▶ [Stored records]
[Start of Attachment]

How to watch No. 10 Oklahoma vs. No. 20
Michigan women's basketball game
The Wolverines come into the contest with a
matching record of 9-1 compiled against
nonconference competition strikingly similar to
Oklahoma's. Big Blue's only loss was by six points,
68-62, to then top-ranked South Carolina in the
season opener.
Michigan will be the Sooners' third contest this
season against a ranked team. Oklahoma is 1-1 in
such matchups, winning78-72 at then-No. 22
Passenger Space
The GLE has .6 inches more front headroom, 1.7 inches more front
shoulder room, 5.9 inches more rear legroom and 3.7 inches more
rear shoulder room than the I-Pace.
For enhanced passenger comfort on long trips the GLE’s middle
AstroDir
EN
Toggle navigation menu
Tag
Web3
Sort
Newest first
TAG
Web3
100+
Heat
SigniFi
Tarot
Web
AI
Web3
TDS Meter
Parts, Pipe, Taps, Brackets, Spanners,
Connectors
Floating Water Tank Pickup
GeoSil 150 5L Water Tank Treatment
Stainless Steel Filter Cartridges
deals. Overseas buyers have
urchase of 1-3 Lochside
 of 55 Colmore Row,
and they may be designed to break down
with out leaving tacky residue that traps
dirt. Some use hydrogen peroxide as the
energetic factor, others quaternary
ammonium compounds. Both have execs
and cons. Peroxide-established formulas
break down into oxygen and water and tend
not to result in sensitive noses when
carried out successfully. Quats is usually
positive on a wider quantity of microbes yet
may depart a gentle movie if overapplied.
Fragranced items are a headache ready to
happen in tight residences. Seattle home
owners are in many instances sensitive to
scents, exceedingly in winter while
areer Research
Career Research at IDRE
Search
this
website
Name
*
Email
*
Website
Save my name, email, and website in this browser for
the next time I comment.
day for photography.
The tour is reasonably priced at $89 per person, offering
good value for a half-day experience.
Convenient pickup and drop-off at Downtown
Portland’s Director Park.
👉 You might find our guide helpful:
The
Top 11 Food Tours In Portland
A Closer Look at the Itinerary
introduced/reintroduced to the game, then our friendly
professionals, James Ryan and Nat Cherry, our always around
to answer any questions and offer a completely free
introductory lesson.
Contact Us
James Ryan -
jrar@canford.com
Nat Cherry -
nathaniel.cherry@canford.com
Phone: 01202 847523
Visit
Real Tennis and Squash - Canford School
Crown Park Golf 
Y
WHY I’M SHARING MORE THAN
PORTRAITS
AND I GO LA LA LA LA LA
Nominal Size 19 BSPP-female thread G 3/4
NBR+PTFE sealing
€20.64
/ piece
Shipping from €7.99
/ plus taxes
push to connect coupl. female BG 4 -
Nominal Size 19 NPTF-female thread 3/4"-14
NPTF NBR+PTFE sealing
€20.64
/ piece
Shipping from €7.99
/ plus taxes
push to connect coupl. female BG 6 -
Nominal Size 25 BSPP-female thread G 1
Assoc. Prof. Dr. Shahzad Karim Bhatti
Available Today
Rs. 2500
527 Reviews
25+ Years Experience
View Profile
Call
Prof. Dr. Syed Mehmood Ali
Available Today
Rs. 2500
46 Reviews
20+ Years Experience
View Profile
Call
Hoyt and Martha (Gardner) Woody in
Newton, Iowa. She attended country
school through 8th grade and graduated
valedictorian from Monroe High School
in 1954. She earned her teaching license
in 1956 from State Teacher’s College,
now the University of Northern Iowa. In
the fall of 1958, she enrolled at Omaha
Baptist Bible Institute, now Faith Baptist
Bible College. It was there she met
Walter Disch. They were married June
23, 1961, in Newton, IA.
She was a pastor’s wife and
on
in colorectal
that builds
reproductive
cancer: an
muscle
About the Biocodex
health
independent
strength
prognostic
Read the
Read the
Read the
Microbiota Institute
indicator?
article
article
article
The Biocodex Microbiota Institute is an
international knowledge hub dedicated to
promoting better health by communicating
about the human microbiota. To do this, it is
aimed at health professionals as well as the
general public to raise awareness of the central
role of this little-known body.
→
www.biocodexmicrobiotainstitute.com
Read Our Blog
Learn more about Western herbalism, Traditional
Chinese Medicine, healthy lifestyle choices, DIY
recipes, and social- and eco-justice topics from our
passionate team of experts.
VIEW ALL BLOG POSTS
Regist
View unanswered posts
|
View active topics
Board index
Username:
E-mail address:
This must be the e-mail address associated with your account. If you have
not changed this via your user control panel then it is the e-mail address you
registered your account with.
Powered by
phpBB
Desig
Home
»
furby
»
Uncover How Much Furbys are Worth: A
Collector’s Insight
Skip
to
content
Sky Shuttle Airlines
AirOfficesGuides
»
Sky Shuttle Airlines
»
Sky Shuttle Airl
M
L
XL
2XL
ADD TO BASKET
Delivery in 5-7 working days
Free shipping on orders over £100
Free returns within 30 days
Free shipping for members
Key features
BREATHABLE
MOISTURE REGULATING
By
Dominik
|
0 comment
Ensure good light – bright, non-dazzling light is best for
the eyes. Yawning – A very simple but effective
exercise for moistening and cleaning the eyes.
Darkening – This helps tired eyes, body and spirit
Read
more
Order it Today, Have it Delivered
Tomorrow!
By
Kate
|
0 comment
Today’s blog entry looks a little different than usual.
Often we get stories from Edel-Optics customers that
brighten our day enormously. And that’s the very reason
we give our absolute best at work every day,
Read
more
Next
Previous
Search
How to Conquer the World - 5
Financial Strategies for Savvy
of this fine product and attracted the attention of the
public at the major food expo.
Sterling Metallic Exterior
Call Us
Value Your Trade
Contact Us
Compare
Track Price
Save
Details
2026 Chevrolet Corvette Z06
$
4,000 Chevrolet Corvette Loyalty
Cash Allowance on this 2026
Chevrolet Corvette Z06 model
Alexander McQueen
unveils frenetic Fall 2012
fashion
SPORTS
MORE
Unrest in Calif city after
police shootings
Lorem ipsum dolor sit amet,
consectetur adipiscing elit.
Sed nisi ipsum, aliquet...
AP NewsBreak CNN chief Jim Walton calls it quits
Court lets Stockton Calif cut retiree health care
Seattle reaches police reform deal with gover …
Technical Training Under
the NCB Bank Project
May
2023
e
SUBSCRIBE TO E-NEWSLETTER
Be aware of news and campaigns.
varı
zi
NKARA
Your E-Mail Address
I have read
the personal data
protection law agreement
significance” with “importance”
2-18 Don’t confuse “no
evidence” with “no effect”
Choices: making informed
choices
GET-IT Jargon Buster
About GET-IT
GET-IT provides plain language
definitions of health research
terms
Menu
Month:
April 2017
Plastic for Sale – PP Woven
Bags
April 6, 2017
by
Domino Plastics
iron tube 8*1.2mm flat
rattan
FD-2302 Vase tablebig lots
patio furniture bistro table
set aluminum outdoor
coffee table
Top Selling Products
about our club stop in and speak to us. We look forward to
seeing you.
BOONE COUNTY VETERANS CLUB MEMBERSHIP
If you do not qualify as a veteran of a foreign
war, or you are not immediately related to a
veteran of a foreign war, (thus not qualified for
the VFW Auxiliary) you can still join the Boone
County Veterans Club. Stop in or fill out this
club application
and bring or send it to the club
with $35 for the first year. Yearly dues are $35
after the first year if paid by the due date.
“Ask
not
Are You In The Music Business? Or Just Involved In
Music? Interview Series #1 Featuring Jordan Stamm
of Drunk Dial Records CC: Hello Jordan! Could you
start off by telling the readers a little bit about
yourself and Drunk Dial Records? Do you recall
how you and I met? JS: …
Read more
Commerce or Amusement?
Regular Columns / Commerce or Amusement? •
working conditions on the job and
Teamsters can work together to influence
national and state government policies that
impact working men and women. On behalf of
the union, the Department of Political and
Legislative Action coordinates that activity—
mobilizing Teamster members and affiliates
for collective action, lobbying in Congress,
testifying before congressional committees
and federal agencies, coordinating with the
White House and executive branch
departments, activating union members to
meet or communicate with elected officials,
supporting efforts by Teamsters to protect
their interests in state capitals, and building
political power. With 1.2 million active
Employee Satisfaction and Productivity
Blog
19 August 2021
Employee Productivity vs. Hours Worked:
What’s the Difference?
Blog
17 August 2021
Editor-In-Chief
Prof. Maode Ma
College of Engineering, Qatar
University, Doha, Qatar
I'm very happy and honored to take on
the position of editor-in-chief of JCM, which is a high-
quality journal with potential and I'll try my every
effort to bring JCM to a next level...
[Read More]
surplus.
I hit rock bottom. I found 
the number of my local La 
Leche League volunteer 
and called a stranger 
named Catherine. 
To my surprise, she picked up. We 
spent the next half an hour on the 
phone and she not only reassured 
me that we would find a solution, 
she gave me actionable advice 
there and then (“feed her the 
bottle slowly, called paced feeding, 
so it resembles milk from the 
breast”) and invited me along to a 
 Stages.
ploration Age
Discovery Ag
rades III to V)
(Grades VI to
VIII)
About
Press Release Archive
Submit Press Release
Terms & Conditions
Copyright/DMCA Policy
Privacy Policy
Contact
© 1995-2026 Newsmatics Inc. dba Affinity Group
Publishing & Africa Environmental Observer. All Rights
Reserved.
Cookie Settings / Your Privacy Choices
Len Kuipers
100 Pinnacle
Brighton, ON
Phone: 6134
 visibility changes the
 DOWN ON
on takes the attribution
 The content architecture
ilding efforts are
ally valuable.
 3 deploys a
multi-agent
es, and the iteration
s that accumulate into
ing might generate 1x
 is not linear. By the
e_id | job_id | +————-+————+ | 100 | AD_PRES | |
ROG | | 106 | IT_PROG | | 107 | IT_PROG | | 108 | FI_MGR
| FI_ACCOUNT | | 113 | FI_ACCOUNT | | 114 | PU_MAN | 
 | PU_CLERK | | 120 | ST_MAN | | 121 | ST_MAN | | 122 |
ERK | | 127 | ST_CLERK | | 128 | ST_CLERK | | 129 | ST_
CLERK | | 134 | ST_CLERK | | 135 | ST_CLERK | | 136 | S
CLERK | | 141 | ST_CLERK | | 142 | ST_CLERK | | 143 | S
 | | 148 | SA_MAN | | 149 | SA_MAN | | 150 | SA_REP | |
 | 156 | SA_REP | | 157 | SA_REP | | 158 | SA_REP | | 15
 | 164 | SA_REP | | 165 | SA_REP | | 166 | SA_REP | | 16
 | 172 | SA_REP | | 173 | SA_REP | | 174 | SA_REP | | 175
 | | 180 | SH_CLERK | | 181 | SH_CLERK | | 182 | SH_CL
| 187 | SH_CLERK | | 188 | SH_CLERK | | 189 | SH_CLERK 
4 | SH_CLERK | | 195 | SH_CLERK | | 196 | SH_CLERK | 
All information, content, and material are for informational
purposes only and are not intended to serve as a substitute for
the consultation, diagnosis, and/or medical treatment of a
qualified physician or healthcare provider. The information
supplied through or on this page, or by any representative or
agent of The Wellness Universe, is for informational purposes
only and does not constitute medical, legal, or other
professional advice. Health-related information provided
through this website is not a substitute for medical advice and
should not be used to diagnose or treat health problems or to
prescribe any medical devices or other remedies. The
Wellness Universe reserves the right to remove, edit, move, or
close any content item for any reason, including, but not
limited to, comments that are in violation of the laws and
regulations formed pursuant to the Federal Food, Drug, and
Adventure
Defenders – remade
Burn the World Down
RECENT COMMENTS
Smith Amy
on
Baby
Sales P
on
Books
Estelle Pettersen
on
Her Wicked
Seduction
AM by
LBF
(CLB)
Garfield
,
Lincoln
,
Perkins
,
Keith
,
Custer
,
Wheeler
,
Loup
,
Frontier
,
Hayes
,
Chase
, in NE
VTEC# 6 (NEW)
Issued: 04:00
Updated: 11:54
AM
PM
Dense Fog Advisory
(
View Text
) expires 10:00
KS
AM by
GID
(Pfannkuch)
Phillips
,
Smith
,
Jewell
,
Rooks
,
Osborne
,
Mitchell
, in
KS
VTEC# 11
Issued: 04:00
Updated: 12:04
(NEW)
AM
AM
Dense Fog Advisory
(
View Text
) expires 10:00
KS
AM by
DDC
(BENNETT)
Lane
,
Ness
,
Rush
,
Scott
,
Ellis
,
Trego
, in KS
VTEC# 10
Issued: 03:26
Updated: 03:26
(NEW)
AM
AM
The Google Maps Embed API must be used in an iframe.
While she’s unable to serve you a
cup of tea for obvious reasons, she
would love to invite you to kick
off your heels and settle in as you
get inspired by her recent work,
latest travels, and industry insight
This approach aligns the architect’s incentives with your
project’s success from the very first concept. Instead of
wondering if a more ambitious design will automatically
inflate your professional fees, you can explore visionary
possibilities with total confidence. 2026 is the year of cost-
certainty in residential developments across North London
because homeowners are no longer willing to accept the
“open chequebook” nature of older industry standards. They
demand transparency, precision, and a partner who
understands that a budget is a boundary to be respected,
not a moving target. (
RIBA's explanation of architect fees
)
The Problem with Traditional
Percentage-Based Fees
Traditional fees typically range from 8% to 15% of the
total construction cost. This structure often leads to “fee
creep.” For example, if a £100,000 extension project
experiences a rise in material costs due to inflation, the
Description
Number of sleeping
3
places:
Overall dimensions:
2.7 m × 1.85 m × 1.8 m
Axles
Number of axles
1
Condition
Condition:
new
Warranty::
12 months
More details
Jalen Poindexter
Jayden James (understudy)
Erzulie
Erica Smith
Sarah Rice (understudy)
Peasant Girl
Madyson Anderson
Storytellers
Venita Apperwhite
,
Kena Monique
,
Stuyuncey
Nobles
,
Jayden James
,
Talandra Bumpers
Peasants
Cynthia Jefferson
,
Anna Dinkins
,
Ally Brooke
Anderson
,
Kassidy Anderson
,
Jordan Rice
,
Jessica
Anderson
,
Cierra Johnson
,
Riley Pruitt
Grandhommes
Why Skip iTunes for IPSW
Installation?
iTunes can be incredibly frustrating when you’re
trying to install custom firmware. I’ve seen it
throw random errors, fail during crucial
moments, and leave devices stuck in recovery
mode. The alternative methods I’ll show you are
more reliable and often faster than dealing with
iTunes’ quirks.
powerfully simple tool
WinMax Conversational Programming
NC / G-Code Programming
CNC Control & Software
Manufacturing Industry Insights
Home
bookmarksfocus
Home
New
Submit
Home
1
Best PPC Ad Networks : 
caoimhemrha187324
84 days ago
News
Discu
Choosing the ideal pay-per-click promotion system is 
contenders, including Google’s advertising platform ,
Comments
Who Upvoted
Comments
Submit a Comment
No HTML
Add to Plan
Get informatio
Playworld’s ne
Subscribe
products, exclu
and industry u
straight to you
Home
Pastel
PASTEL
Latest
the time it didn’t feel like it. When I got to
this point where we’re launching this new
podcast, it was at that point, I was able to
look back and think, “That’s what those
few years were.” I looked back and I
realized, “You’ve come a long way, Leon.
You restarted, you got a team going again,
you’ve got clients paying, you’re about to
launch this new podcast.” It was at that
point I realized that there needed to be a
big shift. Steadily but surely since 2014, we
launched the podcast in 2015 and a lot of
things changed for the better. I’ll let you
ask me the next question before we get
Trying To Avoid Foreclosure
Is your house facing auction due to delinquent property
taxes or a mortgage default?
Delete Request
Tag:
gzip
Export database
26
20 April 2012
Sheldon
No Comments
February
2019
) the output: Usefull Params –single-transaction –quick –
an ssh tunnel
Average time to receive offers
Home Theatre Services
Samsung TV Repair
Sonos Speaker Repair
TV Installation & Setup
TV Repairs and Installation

[End of Attachment]

▶ [About this task]
Could you turn the records, starting at their first line and ending at the line containing "Michigan will be", into a numbered list with blank lines left out?

▶ [Written answer]
1. How to watch No. 10 Oklahoma vs. No. 20
2. Michigan women's basketball game
3. The Wolverines come into the contest with a
4. matching record of 9-1 compiled against
5. nonconference competition strikingly similar to
6. Oklahoma's. Big Blue's only loss was by six points,
7. 68-62, to then top-ranked South Carolina in the
8. season opener.
9. Michigan will be the Sooners' third contest this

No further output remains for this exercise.